The real question for determination under the facts in this case is: Can a purchaser for value of a note, negotiable on its face, be a holder in due course, if he requires the payee of the note to secure the execution of an additional instrument by the maker, as a condition precedent to his purchase of the note?

We must answer this question in the negative. Appellant's first 3 points may all be correct statements of the law—as abstract propositions— but they do not fit the particular facts in the case at bar.

Here, Appellant Finance Company is in the business of purchasing appliance notes from dealers and installation people. As a condition precedent to its purchase of the note, it required the payee of the note to secure the execution of an additional instrument by the maker, certifying that the material for which the note was given had been delivered and installed and all work fully completed. Appellant furnished the form for this additional instrument. Appellant was not content to stand on the note itself as a negotiable instrument, but required that the additional instrument be executed by the maker of the note.
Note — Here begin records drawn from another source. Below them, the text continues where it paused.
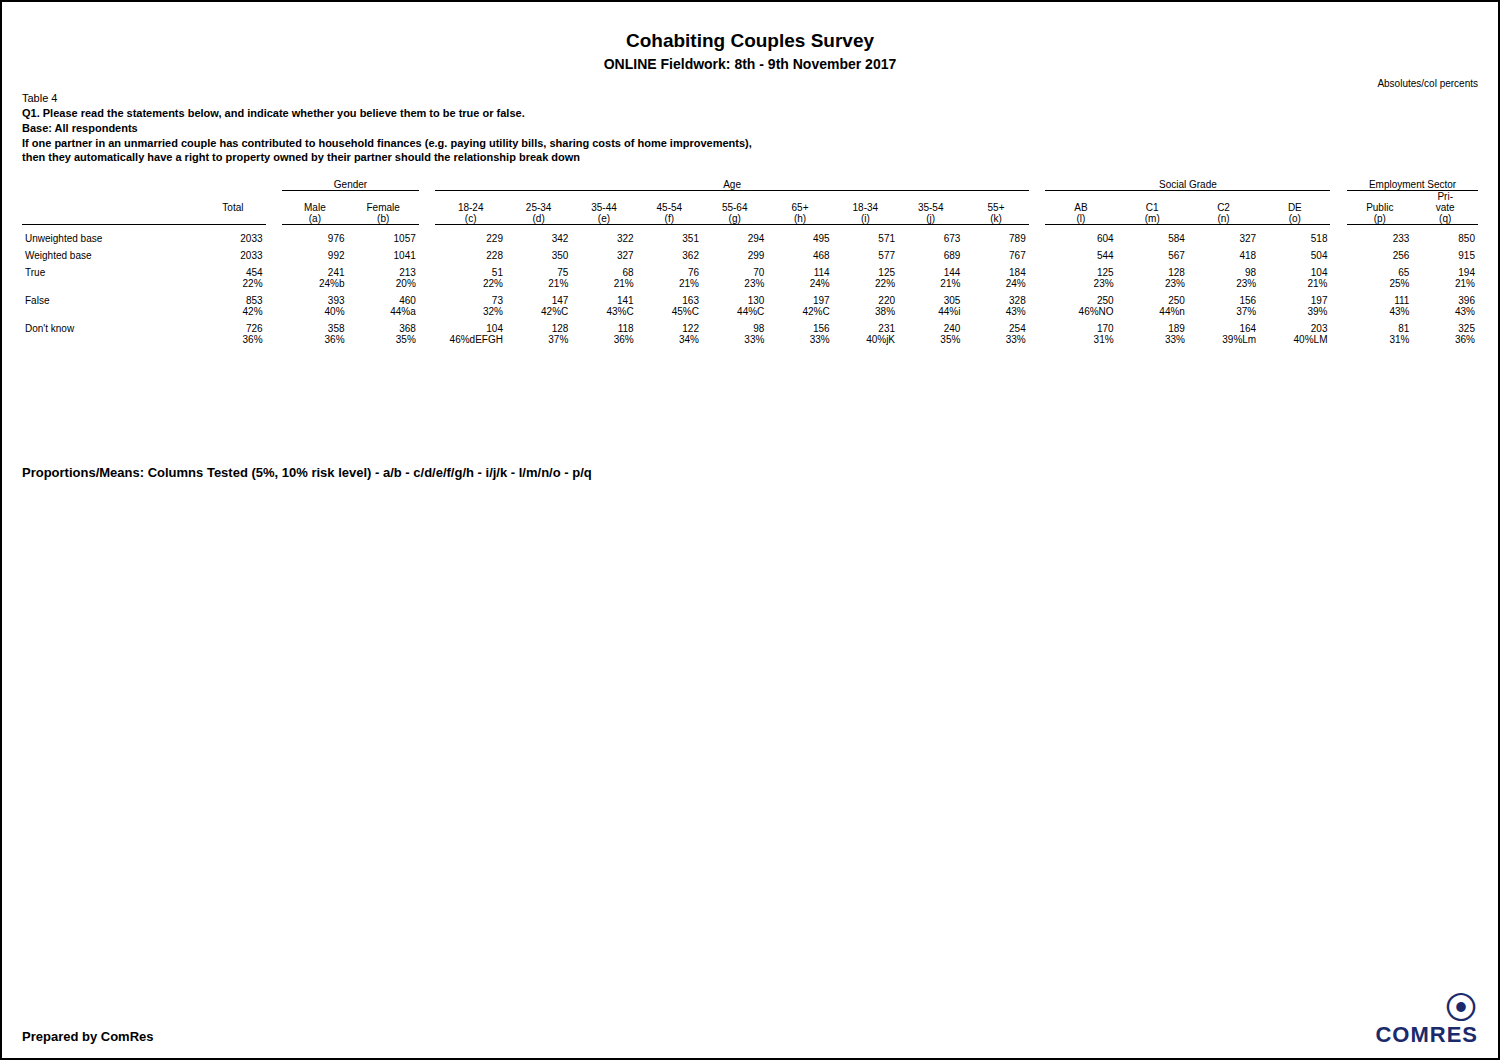Page 6
Cohabiting Couples Survey
ONLINE Fieldwork: 8th - 9th November 2017
Absolutes/col percents
Table 4
Q1. Please read the statements below, and indicate whether you believe them to be true or false.
Base: All respondents
If one partner in an unmarried couple has contributed to household finances (e.g. paying utility bills, sharing costs of home improvements),
then they automatically have a right to property owned by their partner should the relationship break down
| | | | Gender | | Age | | Social Grade | | Employment Sector |
| | | | | | | | | | | | | | | | | | | | | | | Pri- |
| | Total | | Male | Female | | 18-24 | 25-34 | 35-44 | 45-54 | 55-64 | 65+ | 18-34 | 35-54 | 55+ | | AB | C1 | C2 | DE | | Public | vate |
| | | | (a) | (b) | | (c) | (d) | (e) | (f) | (g) | (h) | (i) | (j) | (k) | | (l) | (m) | (n) | (o) | | (p) | (q) |
| Unweighted base | 2033 | | 976 | 1057 | | 229 | 342 | 322 | 351 | 294 | 495 | 571 | 673 | 789 | | 604 | 584 | 327 | 518 | | 233 | 850 |
| Weighted base | 2033 | | 992 | 1041 | | 228 | 350 | 327 | 362 | 299 | 468 | 577 | 689 | 767 | | 544 | 567 | 418 | 504 | | 256 | 915 |
| True | 454 | | 241 | 213 | | 51 | 75 | 68 | 76 | 70 | 114 | 125 | 144 | 184 | | 125 | 128 | 98 | 104 | | 65 | 194 |
| | 22% | | 24%b | 20% | | 22% | 21% | 21% | 21% | 23% | 24% | 22% | 21% | 24% | | 23% | 23% | 23% | 21% | | 25% | 21% |
| False | 853 | | 393 | 460 | | 73 | 147 | 141 | 163 | 130 | 197 | 220 | 305 | 328 | | 250 | 250 | 156 | 197 | | 111 | 396 |
| | 42% | | 40% | 44%a | | 32% | 42%C | 43%C | 45%C | 44%C | 42%C | 38% | 44%i | 43% | | 46%NO | 44%n | 37% | 39% | | 43% | 43% |
| Don't know | 726 | | 358 | 368 | | 104 | 128 | 118 | 122 | 98 | 156 | 231 | 240 | 254 | | 170 | 189 | 164 | 203 | | 81 | 325 |
| | 36% | | 36% | 35% | | 46%dEFGH | 37% | 36% | 34% | 33% | 33% | 40%jK | 35% | 33% | | 31% | 33% | 39%Lm | 40%LM | | 31% | 36% |
Proportions/Means: Columns Tested (5%, 10% risk level) - a/b - c/d/e/f/g/h - i/j/k - l/m/n/o - p/q
Prepared by ComRes
⦿
COMRES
It was upon the faith and strength of this additional instrument, and not upon the note, that the note was purchased.

The rule is that where additional instruments are executed in connection with a negotiable instrument, as between the original parties, all instruments are to be treated as one. Where one is a holder in due course, the above rule does not apply, and the rights of the holder are determined by looking only to the negotiable instrument itself. But here the case is different. Appellant Finance Company, who purchased the note, and claims to be a holder in due course, while not an original party to the note, not only had knowledge of the additional instrument, but actually caused it to be executed. Appellant by its course of action becomes an original party to the additional instrument; and forfeits what might otherwise have been its status as a holder in due course. Therefore, as between Appellees (makers of the note), and Appellant (who required the additional instrument), *167 the note and the additional instrument must be treated as one. See Continental Nat. Bank v. Conner, 147 Tex. 218, 214 S.W.2d 928, 929.

Here the Completion Certificate was a forgery. As to Duffey, Appellees had the defense of partial failure of consideration. Appellant having knowledge of and requiring the additional instrument, becomes an original party to the additional instrument; lost what might otherwise have been his status as a holder in due course; and is bound by any defenses which Appellees had as to Duffey, as well as any defenses that arise from the forgery.

On appeal of a cause tried before the Court, the cause must be considered in the light most favorable to supporting the judgment, and the Trial Court's Findings of Fact will not be disturbed if there is any evidence to support them. There is ample evidence to support the Trial Court's Findings of Fact in the case at bar.

Finding no reversible error in the case, the judgment of the Trial Court is accordingly affirmed.

TIREY, J., not participating on account of illness.